**Source data:**
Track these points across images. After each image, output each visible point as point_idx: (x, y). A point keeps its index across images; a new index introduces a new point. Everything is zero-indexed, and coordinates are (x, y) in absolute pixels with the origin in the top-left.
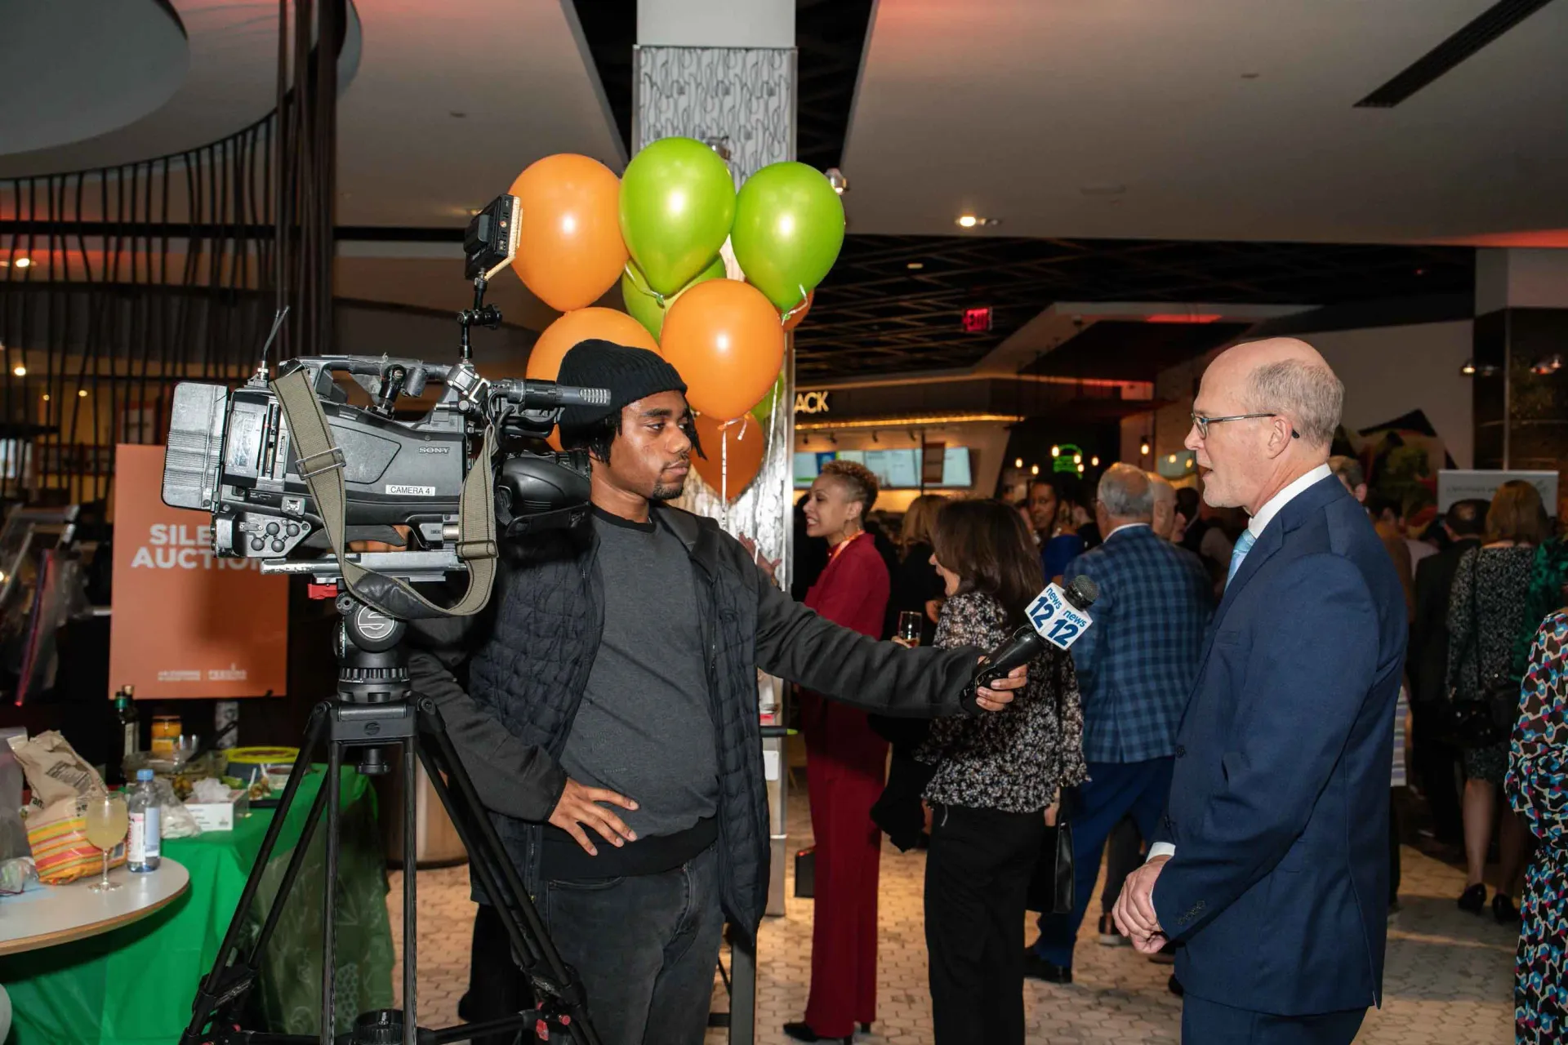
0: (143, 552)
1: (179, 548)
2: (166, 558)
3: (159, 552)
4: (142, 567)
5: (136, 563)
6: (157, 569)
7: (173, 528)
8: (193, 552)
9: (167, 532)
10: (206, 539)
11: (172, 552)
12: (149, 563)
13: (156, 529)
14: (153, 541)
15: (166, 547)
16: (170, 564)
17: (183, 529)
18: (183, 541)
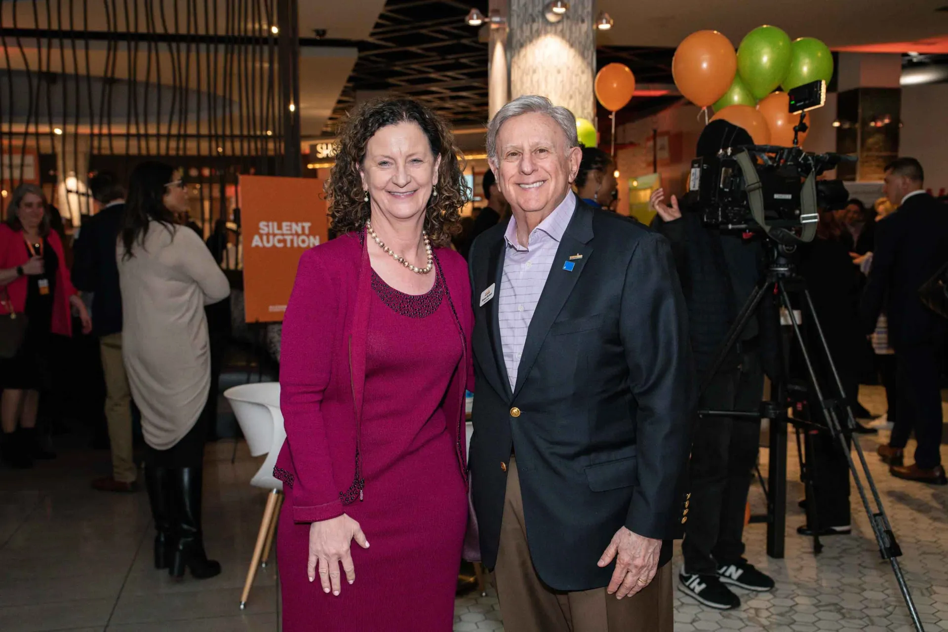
0: (256, 238)
1: (274, 235)
2: (268, 241)
3: (265, 238)
4: (257, 246)
5: (254, 244)
6: (264, 247)
7: (270, 224)
8: (281, 237)
9: (268, 226)
10: (287, 230)
11: (271, 237)
12: (260, 244)
13: (262, 224)
14: (262, 232)
15: (268, 235)
16: (269, 245)
17: (275, 224)
18: (276, 231)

**About this exercise:** Take each line from the records and copy it unchanged, leaving images out.

**Task answer:**
Track these points across images. After each image, output each visible point as point_idx: (x, y). A point keeps its index across images; a new index introduces a new point. Everything is zero-indexed, and coordinates are (x, y) in absolute pixels with the origin in the top-left.
0: (143, 552)
1: (179, 548)
2: (166, 558)
3: (159, 552)
4: (142, 567)
5: (136, 563)
6: (157, 569)
7: (173, 528)
8: (193, 552)
9: (167, 532)
10: (206, 539)
11: (172, 552)
12: (149, 563)
13: (156, 529)
14: (153, 541)
15: (166, 547)
16: (170, 564)
17: (183, 529)
18: (183, 541)
0: (256, 238)
1: (274, 235)
2: (268, 241)
3: (265, 238)
4: (257, 246)
5: (254, 244)
6: (264, 247)
7: (270, 224)
8: (281, 237)
9: (268, 226)
10: (287, 230)
11: (271, 237)
12: (260, 244)
13: (262, 224)
14: (262, 232)
15: (268, 235)
16: (269, 245)
17: (275, 224)
18: (276, 231)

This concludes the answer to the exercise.